COMPARATVE EVALUATION OF FAILURE LOAD OF TWO DESIGNS CAD/CAM ZIRCONIA FIXED PARTIAL DENTURES USING LASER SCANNING CONFOCAL MICROSCOPY

Document Type : Original Article

Authors

1 Instructor at the Conservative Dentistry Department, Faculty of Dentistry, Alexandria University, Alexandria, Egypt

2 -Professor of Fixed Prosthodontics, Conservative Dentistry Department, Faculty of Dentistry, Alexandria University, Alexandria, Egypt.

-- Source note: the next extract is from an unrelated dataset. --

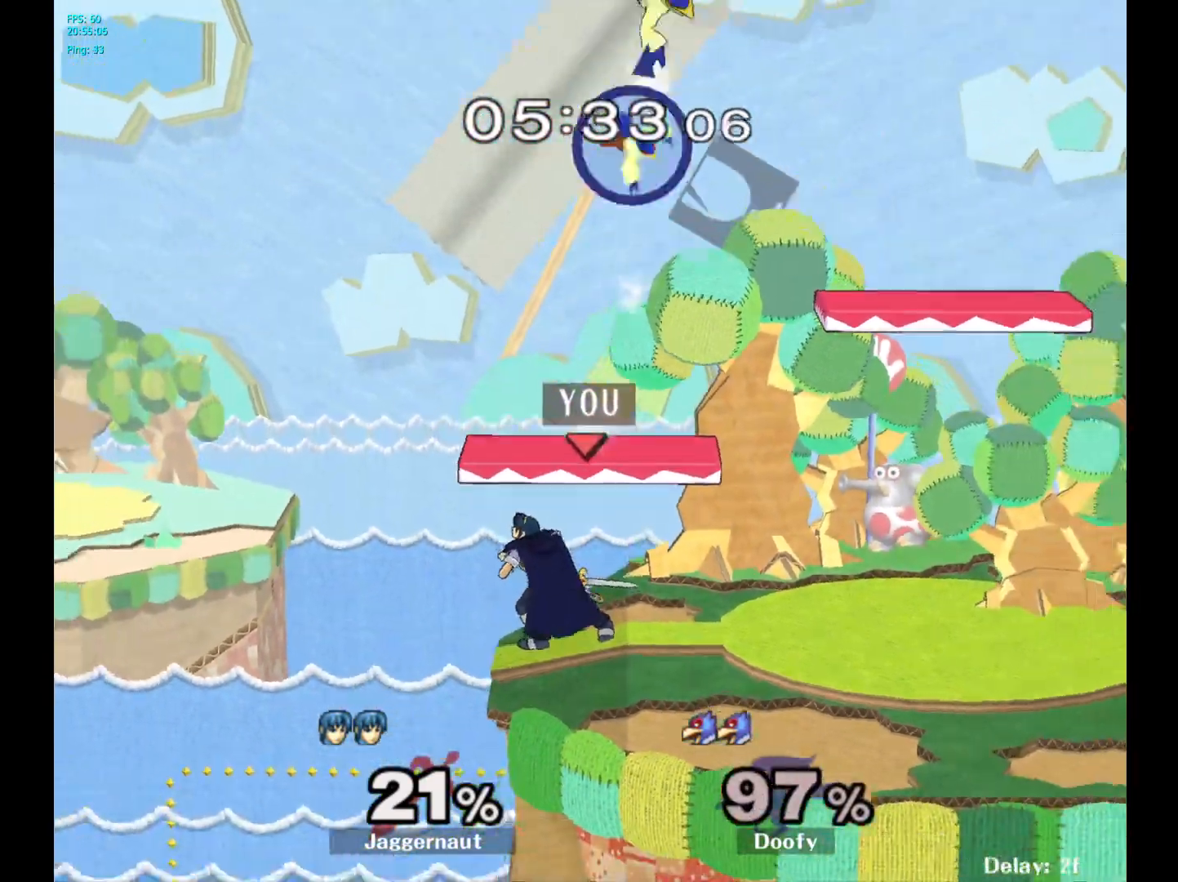
{"buttons": [], "left_stick": "center", "right_stick": "center", "events": [[100, "left_stick", "center"], [233, "left_stick", "right"], [350, "Y", "down"], [433, "left_stick", "center"], [467, "Y", "up"]]}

3 Professor of Dental Biomaterials, Dental Biomaterials Department, Faculty of Dentistry, Alexandria University, Alexandria, Egypt.

Abstract

INTRODUCTION: Chipping of the porcelain veneer was a common failure of zirconia based restorations, especially in the presence of high occlusal loads. The development of full-contour monolithic zirconia (MZ) restorations promises an end to the heartbreak of fractured esthetic porcelain on posterior restorations. The clinical recommended thickness of zirconia monolithic restorations has not been reported. It is essential to find out a proper thickness guarantee not only the load bearing capacity but also conservation of dental hard tissues. OBJECTIVES: was to evaluate the failure load of two different preparation designs – (classical and conservative) – in three units monolithic zirconia fixed partial dentures. MATERIALS AND METHODS: 2 parallel groups (n = 5/group) examined in this study. Group I: Classical tooth preparation design with occlusal reduction of 1.5 mm and rounded 1 mm finish line. Group II: Conservative tooth preparation design with occlusal reduction 0.5 mm and rounded 0.2 mm finish line. All fixed partial dentures (FPDs) adhesively luted on epoxy resin dies and subjected to thermal cycling and cyclic loading corresponding to 6 months of clinical service. Specimens then loaded till failure in a universal testing machine. The load of failure recorded in Newton. Fractographic analysis was done using stereomicroscope, scanning electron microscope (SEM) and confocal laser scanning microscope (CLSM). Data statistically analyzed using Student t-test. RESULTS: None of the FPDs failed during the aging process. Mean of failure load of Group I was 1317.36 ± 186.11 N and for Group II was 1215.92 ± 217.03 N without significant difference between the groups (P =0.450). CONCLUSIONS: The conservative tooth preparation design of the posterior three units FPDs was a very good alternative to the classical one. Aging behavior, translucency testing, color reproduction and long-term clinical performance need to be further assessed before recommending this conservative FPDs design for daily practice.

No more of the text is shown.